Frequently Asked Questions
How long should I prepare for CKS? CKS typically requires 2-3 months of preparation after passing CKA, assuming regular hands-on practice. The exam content is highly specific to Kubernetes security tooling (AppArmor, Seccomp, Falco, OPA Gatekeeper, Trivy) that requires hands-on familiarity. Candidates who attempt CKS immediately after CKA without additional security-focused practice typically need to repeat the exam.
What is the best lab environment for CKS preparation? KillerCoda (formerly Katacoda) provides free browser-based Kubernetes scenarios including CKS-specific security scenarios. Killer.sh offers two practice exam sessions with your CKS exam purchase -- these are harder than the real exam and are the best way to assess readiness. Building your own cluster on VMs using kubeadm provides the deepest understanding of cluster component configuration.
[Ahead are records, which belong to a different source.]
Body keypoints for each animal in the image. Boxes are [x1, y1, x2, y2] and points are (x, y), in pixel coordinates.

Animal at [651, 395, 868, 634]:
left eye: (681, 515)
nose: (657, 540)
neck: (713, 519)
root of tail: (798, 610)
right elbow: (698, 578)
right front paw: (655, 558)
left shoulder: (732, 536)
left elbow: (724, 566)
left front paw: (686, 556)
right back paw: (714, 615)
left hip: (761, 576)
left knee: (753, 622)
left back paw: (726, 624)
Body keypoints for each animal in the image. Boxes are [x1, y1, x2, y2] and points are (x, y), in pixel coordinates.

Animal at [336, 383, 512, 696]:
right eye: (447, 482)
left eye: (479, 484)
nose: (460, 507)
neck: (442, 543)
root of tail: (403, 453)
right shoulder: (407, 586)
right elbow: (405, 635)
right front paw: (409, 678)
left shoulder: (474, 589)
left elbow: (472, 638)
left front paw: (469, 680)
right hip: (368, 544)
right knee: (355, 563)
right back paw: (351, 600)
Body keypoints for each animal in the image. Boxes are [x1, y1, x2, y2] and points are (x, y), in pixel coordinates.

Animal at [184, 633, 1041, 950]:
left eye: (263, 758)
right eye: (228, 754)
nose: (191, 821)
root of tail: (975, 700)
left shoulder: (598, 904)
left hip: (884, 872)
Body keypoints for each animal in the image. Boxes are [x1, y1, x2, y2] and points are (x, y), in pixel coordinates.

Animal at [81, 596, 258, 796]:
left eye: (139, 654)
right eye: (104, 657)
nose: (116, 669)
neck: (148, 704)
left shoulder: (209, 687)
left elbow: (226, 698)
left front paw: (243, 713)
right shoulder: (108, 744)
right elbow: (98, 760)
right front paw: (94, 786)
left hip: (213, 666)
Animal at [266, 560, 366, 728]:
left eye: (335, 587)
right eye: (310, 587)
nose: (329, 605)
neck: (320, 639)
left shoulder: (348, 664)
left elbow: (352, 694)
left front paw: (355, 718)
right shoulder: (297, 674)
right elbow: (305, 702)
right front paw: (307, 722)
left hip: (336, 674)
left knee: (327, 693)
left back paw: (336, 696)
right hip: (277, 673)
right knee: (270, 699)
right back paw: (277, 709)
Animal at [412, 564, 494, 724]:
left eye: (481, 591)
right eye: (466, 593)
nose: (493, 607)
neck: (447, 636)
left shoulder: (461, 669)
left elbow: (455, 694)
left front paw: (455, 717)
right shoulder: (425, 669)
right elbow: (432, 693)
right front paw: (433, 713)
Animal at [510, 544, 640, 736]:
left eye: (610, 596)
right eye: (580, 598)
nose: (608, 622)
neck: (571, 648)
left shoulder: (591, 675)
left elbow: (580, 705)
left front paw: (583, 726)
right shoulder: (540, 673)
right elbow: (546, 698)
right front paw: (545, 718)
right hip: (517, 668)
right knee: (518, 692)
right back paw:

Can I use documentation during the CKS exam? Yes, the CKS exam allows access to the official Kubernetes documentation (kubernetes.io/docs), the Kubernetes blog, and official Falco documentation during the exam. Building bookmarks to frequently needed pages (API server flags, admission controller configuration, AppArmor annotation format) is recommended. Speed is critical -- you need to find information quickly when you need to reference it.
References
- CNCF/Linux Foundation. (2025). CKS Curriculum. https://github.com/cncf/curriculum/blob/master/CKS_Curriculum_%20v1.30.pdf
- Linux Foundation. (2025). CKS Certification. https://training.linuxfoundation.org/certification/certified-kubernetes-security-specialist/
- CIS. (2025). CIS Kubernetes Benchmark v1.9. https://www.cisecurity.org/benchmark/kubernetes
- Falco Project. (2025). Falco Documentation. https://falco.org/docs/
- Kim, B. (2023). Kubernetes Security and Observability. O'Reilly Media.